- **WHAT YOU NEED TO DO**
Starting with the first line of the listing and going on through the line with "Verde d'excellence.", write those lines out again with "PROVINCIA" replaced by "PROVINCE" and nothing else changed.

[Text extracted page by page]

******

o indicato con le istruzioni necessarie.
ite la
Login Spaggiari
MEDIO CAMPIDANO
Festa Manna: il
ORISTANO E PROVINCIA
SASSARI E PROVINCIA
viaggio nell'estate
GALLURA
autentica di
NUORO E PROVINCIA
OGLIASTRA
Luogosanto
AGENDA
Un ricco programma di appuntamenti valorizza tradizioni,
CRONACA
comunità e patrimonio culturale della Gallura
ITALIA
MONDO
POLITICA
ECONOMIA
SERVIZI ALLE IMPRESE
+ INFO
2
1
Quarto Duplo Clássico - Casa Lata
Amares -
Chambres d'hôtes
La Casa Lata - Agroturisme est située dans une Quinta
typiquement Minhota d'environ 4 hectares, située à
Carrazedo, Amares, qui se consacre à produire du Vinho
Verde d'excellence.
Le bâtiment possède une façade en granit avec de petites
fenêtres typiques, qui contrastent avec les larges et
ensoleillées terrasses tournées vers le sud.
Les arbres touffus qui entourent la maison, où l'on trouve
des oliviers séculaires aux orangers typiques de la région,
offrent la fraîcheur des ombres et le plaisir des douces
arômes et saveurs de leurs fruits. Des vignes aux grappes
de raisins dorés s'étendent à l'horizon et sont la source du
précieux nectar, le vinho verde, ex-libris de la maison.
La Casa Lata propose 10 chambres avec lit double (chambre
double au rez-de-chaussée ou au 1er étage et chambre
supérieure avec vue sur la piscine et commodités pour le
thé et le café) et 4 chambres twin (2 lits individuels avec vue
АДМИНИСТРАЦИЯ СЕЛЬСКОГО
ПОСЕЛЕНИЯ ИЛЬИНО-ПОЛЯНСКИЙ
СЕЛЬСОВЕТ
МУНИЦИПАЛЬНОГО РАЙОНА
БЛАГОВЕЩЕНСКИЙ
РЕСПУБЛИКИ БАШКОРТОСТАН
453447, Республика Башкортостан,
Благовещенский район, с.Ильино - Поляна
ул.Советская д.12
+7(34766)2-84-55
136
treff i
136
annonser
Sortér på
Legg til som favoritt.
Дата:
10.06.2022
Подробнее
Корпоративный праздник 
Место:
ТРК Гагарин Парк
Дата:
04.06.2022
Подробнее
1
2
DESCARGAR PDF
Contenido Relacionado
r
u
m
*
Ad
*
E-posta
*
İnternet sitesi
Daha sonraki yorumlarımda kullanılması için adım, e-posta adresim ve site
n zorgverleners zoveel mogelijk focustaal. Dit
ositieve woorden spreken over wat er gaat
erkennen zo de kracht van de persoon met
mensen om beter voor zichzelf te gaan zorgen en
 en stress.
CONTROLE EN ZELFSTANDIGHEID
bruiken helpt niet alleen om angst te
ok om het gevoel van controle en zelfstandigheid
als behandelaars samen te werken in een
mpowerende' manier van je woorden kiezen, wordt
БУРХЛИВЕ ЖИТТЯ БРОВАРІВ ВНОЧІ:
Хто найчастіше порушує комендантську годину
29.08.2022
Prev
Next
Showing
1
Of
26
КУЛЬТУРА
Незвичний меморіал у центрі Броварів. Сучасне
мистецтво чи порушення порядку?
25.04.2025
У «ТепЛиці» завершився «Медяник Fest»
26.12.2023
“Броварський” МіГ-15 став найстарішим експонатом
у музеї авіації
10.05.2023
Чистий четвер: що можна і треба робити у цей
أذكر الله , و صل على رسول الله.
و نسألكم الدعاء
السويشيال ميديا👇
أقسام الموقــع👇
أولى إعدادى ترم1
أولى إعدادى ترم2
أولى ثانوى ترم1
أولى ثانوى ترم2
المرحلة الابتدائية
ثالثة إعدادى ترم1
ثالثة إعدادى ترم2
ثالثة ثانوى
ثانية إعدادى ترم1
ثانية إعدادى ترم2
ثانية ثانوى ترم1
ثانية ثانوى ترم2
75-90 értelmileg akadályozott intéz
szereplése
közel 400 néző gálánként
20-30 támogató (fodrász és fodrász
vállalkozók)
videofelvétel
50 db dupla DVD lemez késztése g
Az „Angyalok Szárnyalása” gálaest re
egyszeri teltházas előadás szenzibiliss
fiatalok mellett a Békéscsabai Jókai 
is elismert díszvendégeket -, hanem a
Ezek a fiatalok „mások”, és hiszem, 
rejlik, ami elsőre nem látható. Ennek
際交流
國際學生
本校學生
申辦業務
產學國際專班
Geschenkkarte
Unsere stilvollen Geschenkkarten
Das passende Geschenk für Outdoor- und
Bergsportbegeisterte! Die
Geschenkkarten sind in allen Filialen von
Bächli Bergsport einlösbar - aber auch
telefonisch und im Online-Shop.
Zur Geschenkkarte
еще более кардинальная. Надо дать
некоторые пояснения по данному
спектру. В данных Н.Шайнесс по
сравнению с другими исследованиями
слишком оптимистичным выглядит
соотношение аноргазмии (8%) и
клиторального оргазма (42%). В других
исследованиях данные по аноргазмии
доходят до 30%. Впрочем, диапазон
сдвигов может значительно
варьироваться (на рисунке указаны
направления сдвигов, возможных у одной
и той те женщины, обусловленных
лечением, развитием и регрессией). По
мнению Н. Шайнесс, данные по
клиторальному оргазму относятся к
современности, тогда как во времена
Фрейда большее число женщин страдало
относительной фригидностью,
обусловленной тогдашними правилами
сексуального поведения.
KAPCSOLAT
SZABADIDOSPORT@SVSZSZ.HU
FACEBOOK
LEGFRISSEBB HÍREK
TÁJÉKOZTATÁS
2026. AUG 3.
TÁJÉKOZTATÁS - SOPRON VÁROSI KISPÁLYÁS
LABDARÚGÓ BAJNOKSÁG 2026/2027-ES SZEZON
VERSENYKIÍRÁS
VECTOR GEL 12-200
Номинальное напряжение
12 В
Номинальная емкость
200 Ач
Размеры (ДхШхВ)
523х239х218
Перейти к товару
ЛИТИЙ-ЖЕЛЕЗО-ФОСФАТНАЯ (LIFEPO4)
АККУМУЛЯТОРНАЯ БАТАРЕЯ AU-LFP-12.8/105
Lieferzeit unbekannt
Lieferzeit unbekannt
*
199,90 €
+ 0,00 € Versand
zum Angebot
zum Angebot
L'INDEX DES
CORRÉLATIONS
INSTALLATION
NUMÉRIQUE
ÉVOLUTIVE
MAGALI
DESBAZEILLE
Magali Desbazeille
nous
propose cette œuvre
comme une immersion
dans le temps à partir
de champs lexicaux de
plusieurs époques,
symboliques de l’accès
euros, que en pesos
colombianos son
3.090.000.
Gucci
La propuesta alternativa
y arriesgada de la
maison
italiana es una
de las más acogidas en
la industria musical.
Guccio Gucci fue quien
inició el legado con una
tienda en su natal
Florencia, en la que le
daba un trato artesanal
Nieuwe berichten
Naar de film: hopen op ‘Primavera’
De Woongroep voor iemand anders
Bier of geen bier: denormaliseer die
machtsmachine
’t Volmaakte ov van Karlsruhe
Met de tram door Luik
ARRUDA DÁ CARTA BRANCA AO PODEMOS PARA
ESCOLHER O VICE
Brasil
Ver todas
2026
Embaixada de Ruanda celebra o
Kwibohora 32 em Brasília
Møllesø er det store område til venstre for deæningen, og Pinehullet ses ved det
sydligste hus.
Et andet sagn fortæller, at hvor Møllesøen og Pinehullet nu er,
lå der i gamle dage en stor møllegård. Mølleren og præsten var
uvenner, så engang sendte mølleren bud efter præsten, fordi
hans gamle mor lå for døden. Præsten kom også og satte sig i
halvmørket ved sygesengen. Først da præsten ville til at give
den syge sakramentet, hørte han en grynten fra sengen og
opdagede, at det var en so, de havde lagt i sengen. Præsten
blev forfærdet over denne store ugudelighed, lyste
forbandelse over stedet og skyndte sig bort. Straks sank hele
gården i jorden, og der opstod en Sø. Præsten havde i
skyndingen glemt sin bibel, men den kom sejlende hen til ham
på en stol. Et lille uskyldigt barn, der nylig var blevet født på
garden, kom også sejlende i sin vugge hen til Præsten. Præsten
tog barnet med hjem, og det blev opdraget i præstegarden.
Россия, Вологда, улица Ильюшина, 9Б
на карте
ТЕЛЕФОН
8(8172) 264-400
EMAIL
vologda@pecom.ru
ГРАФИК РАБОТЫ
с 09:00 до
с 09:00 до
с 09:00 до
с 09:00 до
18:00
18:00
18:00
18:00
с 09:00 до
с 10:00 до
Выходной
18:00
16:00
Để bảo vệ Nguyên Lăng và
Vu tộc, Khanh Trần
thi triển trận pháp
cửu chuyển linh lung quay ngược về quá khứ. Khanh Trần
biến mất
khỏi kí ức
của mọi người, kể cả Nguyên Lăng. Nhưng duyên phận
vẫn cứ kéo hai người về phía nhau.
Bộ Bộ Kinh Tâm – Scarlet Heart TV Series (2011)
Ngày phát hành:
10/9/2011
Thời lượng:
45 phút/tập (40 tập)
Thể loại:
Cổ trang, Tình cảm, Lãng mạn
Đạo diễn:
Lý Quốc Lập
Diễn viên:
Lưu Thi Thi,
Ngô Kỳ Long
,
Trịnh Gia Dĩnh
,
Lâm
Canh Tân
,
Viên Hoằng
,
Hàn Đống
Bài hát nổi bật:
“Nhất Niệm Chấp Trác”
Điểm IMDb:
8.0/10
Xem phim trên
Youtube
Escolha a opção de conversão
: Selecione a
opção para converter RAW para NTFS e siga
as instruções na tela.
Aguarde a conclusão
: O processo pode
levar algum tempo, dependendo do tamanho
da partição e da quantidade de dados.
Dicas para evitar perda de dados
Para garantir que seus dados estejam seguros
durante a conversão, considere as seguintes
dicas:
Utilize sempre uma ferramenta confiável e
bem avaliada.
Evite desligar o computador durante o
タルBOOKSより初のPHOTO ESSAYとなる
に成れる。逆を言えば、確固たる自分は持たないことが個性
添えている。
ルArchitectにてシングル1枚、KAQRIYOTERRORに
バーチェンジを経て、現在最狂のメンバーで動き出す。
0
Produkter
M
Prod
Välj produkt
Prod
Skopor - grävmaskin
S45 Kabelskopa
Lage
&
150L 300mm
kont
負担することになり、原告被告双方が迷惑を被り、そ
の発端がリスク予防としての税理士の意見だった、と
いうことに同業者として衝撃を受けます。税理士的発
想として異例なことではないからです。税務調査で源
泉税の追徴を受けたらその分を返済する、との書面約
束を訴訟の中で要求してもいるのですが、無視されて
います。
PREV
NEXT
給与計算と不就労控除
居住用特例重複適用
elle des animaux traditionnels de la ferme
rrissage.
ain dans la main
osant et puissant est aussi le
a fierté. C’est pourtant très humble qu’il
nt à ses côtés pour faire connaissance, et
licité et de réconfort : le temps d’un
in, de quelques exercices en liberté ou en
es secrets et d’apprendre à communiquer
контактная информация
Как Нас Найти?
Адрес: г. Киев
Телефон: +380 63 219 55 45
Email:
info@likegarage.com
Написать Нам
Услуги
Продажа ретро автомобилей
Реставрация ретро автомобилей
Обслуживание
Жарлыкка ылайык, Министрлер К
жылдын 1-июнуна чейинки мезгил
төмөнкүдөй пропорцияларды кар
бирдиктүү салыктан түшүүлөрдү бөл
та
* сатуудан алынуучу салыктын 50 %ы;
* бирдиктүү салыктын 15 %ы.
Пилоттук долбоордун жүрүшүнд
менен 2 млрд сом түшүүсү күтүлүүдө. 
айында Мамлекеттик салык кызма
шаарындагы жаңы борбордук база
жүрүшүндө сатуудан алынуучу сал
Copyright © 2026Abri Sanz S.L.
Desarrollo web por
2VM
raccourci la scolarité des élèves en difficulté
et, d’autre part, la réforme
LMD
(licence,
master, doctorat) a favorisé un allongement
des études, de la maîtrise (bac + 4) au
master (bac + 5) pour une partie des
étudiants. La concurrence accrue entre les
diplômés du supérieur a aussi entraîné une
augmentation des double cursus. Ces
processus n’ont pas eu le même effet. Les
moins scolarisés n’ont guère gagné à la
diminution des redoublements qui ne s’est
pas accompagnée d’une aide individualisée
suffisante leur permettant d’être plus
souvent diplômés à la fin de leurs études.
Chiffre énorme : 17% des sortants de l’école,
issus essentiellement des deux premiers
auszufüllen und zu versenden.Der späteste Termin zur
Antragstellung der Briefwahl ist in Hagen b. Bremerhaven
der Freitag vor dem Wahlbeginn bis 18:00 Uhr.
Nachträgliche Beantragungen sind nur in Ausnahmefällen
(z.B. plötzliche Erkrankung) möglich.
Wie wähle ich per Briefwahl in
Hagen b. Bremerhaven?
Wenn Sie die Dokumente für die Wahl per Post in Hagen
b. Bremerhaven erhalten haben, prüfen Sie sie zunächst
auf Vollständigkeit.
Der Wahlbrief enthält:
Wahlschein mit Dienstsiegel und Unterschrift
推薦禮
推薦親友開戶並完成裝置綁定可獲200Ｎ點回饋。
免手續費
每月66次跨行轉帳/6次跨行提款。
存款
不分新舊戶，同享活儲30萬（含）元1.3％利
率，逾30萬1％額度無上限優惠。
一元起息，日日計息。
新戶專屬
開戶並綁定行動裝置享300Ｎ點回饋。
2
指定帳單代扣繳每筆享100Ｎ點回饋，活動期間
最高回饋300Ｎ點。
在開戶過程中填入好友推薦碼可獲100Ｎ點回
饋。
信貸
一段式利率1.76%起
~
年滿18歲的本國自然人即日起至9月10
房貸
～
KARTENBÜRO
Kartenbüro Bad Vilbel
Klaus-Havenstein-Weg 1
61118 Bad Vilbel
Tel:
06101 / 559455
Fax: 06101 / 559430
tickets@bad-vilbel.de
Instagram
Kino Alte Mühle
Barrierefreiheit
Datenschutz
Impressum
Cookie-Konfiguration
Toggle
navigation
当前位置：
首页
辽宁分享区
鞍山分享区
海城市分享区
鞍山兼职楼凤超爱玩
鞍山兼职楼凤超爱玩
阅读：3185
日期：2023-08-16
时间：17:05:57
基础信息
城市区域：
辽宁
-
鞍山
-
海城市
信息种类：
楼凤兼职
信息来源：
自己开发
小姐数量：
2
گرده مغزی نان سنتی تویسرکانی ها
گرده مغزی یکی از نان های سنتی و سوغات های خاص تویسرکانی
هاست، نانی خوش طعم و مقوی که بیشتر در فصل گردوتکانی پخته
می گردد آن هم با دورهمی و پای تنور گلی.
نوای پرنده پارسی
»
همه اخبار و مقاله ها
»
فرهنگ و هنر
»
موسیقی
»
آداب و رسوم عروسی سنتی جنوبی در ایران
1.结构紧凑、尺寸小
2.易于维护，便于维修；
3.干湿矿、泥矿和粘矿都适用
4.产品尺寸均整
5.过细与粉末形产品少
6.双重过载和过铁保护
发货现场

******

- **EXERCISE ANSWER**
o indicato con le istruzioni necessarie.
ite la
Login Spaggiari
MEDIO CAMPIDANO
Festa Manna: il
ORISTANO E PROVINCE
SASSARI E PROVINCE
viaggio nell'estate
GALLURA
autentica di
NUORO E PROVINCE
OGLIASTRA
Luogosanto
AGENDA
Un ricco programma di appuntamenti valorizza tradizioni,
CRONACA
comunità e patrimonio culturale della Gallura
ITALIA
MONDO
POLITICA
ECONOMIA
SERVIZI ALLE IMPRESE
+ INFO
2
1
Quarto Duplo Clássico - Casa Lata
Amares -
Chambres d'hôtes
La Casa Lata - Agroturisme est située dans une Quinta
typiquement Minhota d'environ 4 hectares, située à
Carrazedo, Amares, qui se consacre à produire du Vinho
Verde d'excellence.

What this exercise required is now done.